(Stored data entries)
************

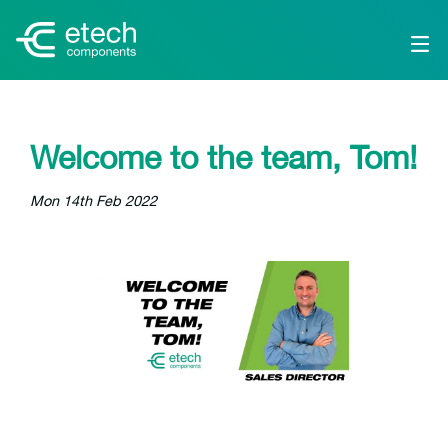
Welcome to the team, Tom!
Mon 14th Feb 2022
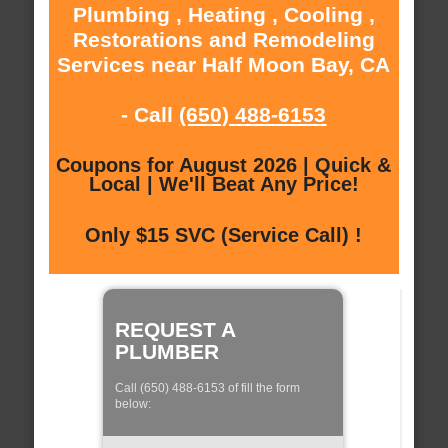
Plumbing , Heating , Cooling ,
Restorations and Remodeling
Services near Half Moon Bay, CA
- Call
(650) 488-6153
Coupons for August 2026 | Quick &
Local | We'll Beat Any Price!
Only $15 SVC (Service Call) !
REQUEST A
PLUMBER
Call (650) 488-6153 of fill the form
below:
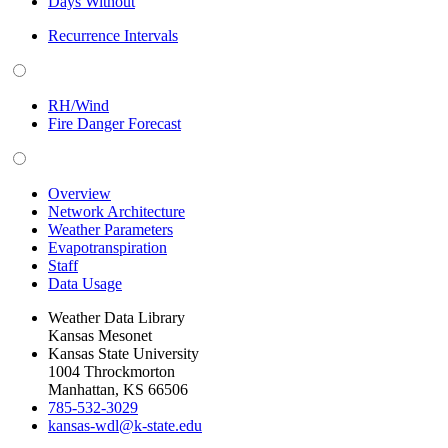
Days Without
Recurrence Intervals
RH/Wind
Fire Danger Forecast
Overview
Network Architecture
Weather Parameters
Evapotranspiration
Staff
Data Usage
Weather Data Library
Kansas Mesonet
Kansas State University
1004 Throckmorton
Manhattan, KS 66506
785-532-3029
kansas-wdl@k-state.edu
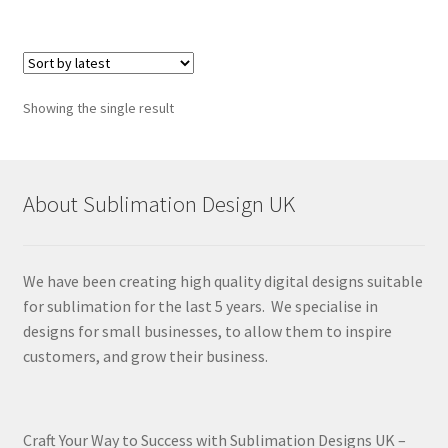
Showing the single result
About Sublimation Design UK
We have been creating high quality digital designs suitable
for sublimation for the last 5 years. We specialise in
designs for small businesses, to allow them to inspire
customers, and grow their business.
Craft Your Way to Success with Sublimation Designs UK –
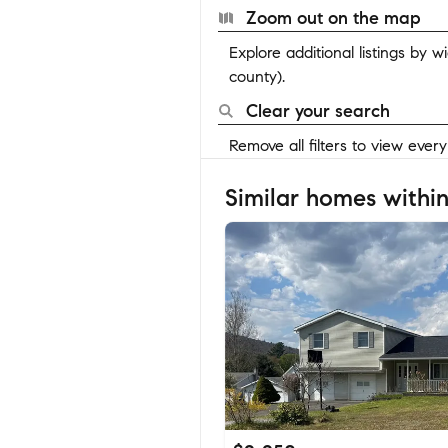
Zoom out on the map
Explore additional listings by 
county).
Clear your search
Remove all filters to view ever
Similar homes within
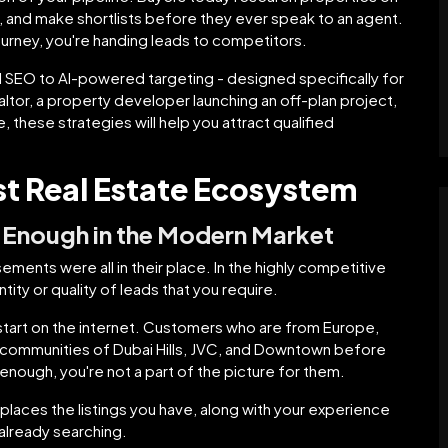
and make shortlists before they ever speak to an agent.
 journey, you're handing leads to competitors.
l SEO to AI-powered targeting - designed specifically for
tor, a property developer launching an off-plan project,
 these strategies will help you attract qualified
rst Real Estate Ecosystem
 Enough in the Modern Market
ements were all in their place. In the highly competitive
ity or quality of leads that you require.
 start on the internet. Customers who are from Europe,
e communities of Dubai Hills, JVC, and Downtown before
 enough, you're not a part of the picture for them.
t places the listings you have, along with your experience
lready searching.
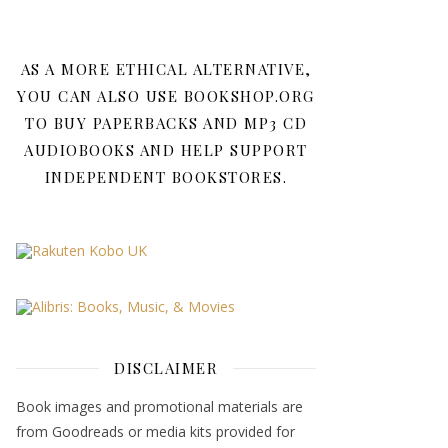
AS A MORE ETHICAL ALTERNATIVE,
YOU CAN ALSO USE BOOKSHOP.ORG
TO BUY PAPERBACKS AND MP3 CD
AUDIOBOOKS AND HELP SUPPORT
INDEPENDENT BOOKSTORES.
DISCLAIMER
Book images and promotional materials are
from Goodreads or media kits provided for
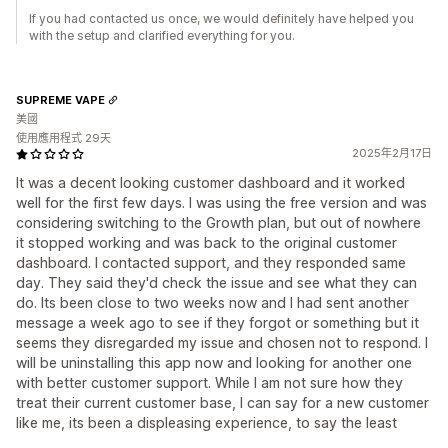
If you had contacted us once, we would definitely have helped you
with the setup and clarified everything for you.
SUPREME VAPE
美國
使用應用程式 29天
2025年2月17日
It was a decent looking customer dashboard and it worked
well for the first few days. I was using the free version and was
considering switching to the Growth plan, but out of nowhere
it stopped working and was back to the original customer
dashboard. I contacted support, and they responded same
day. They said they'd check the issue and see what they can
do. Its been close to two weeks now and I had sent another
message a week ago to see if they forgot or something but it
seems they disregarded my issue and chosen not to respond. I
will be uninstalling this app now and looking for another one
with better customer support. While I am not sure how they
treat their current customer base, I can say for a new customer
like me, its been a displeasing experience, to say the least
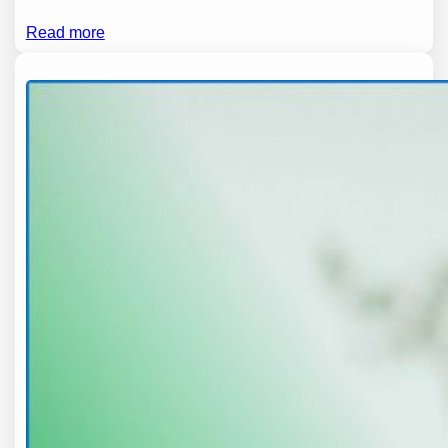
Read more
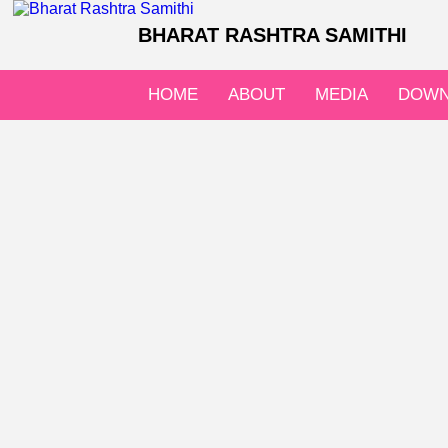
BHARAT RASHTRA SAMITHI
HOME
ABOUT
MEDIA
DOWN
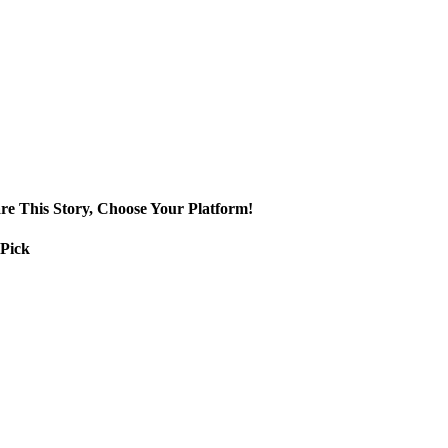
re This Story, Choose Your Platform!
 Pick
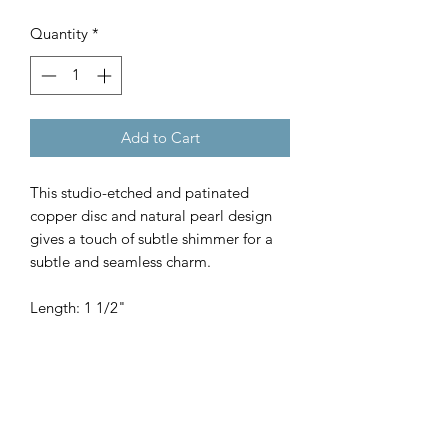
Quantity
*
Add to Cart
This studio-etched and patinated
copper disc and natural pearl design
gives a touch of subtle shimmer for a
subtle and seamless charm.
Length: 1 1/2"
SHOP
WHERE TO BUY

************

• WORK TO COMPLETE: Could you turn the lines of the records between the one containing "Plumbing , Heating" and the one containing "from Goodreads or media kits provided for", inclusive, into a numbered list, skipping blank lines and leaving out the pictures?

• ANSWER TO THE EXERCISE:
1. Plumbing , Heating , Cooling ,
2. Restorations and Remodeling
3. Services near Half Moon Bay, CA
4. - Call
5. (650) 488-6153
6. Coupons for August 2026 | Quick &
7. Local | We'll Beat Any Price!
8. Only $15 SVC (Service Call) !
9. REQUEST A
10. PLUMBER
11. Call (650) 488-6153 of fill the form
12. below:
13. Days Without
14. Recurrence Intervals
15. RH/Wind
16. Fire Danger Forecast
17. Overview
18. Network Architecture
19. Weather Parameters
20. Evapotranspiration
21. Staff
22. Data Usage
23. Weather Data Library
24. Kansas Mesonet
25. Kansas State University
26. 1004 Throckmorton
27. Manhattan, KS 66506
28. 785-532-3029
29. kansas-wdl@k-state.edu
30. Showing the single result
31. About Sublimation Design UK
32. We have been creating high quality digital designs suitable
33. for sublimation for the last 5 years. We specialise in
34. designs for small businesses, to allow them to inspire
35. customers, and grow their business.
36. Craft Your Way to Success with Sublimation Designs UK –
37. Zoom out on the map
38. Explore additional listings by 
39. county).
40. Clear your search
41. Remove all filters to view ever
42. Similar homes within
43. and make shortlists before they ever speak to an agent.
44.  journey, you're handing leads to competitors.
45. l SEO to AI-powered targeting - designed specifically for
46. tor, a property developer launching an off-plan project,
47.  these strategies will help you attract qualified
48. rst Real Estate Ecosystem
49.  Enough in the Modern Market
50. ements were all in their place. In the highly competitive
51. ity or quality of leads that you require.
52.  start on the internet. Customers who are from Europe,
53. e communities of Dubai Hills, JVC, and Downtown before
54.  enough, you're not a part of the picture for them.
55. t places the listings you have, along with your experience
56. lready searching.
57. AS A MORE ETHICAL ALTERNATIVE,
58. YOU CAN ALSO USE BOOKSHOP.ORG
59. TO BUY PAPERBACKS AND MP3 CD
60. AUDIOBOOKS AND HELP SUPPORT
61. INDEPENDENT BOOKSTORES.
62. DISCLAIMER
63. Book images and promotional materials are
64. from Goodreads or media kits provided for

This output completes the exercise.